Corporate espionage isn’t just something governments or criminals do. These days, it is a service you can hire. Clean, legal, and often very effective. Private intelligence firms work behind the scenes of lawsuits, M&A deals, internal disputes, or just old fashioned IP-theft. Their job is to get information others don’t want shared. Sometimes that means digging into open sources. Sometimes it means using fake identities, social engineering, and well-prepared phone calls.

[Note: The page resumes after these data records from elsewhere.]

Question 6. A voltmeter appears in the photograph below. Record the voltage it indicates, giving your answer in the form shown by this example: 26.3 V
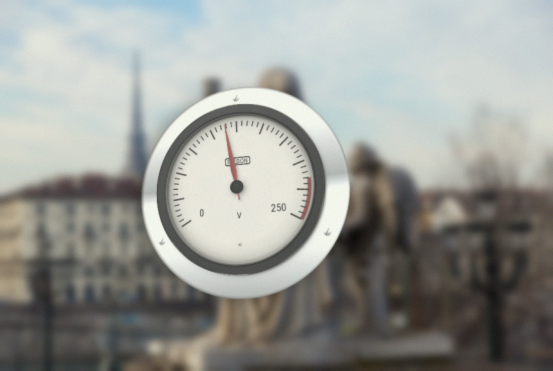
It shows 115 V
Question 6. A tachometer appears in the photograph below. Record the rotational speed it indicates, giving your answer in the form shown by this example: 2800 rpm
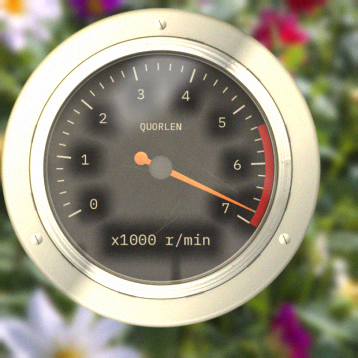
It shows 6800 rpm
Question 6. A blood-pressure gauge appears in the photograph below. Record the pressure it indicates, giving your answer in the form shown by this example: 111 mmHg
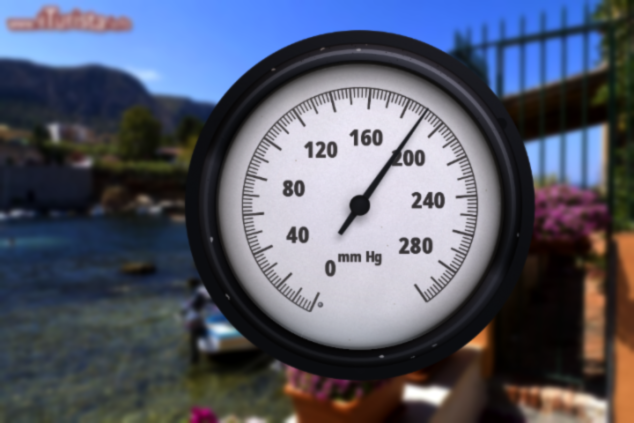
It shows 190 mmHg
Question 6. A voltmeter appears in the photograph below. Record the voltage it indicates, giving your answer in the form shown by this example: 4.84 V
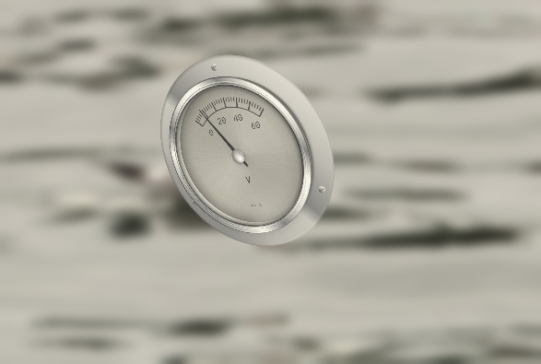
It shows 10 V
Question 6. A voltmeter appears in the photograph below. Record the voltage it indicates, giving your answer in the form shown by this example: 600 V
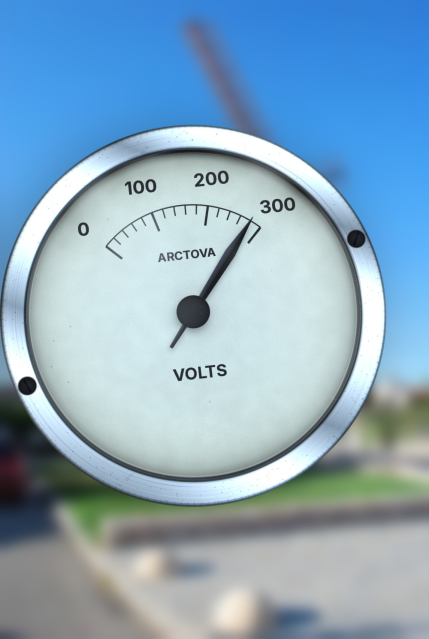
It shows 280 V
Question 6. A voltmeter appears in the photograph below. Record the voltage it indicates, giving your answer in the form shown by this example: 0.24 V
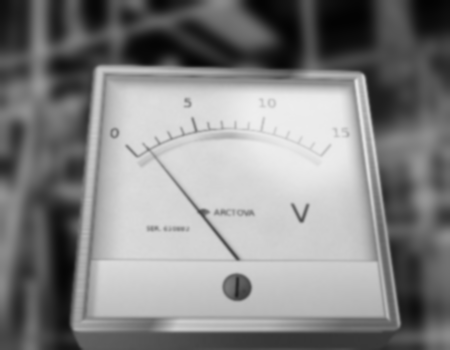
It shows 1 V
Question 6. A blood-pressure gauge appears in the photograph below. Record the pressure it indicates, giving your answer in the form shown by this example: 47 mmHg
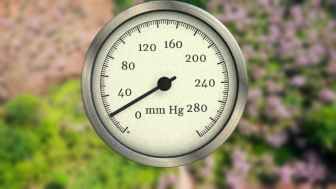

In this talk, I’ll give a practical introduction to how the private intelligence world works, based on over a decade of first-hand experience. I’ll break down a real case where legal deception was used to gather evidence that helped swing a court case. You’ll see how targets are selected, how approaches are built, and why the person who leaks the critical detail is often someone with no idea they’re involved. If you work with sensitive information, or near someone who does, this is a threat you need to understand.
Ben Gladnikoff
Ben Gladnikoff is the Finland Country Representative and a senior analyst at Look Closer, a leading advisory firm in integrity due diligence and complex investigations. He has over 15 years of experience in the intelligence field, including a decade in private intelligence firms managing OSINT and HUMINT operations across multiple regions. His work has included leading teams of analysts and human intelligence specialists with backgrounds in national intelligence services.
With experience working for threat actors, Ben now helps companies protect themselves against the same capabilities he once deployed. Private intelligence mirrors the methods of state actors and organised crime, and the threat from all three is growing. His work focuses on helping organisations recognise and defend against targeted information gathering, insider recruitment, and reputational attacks.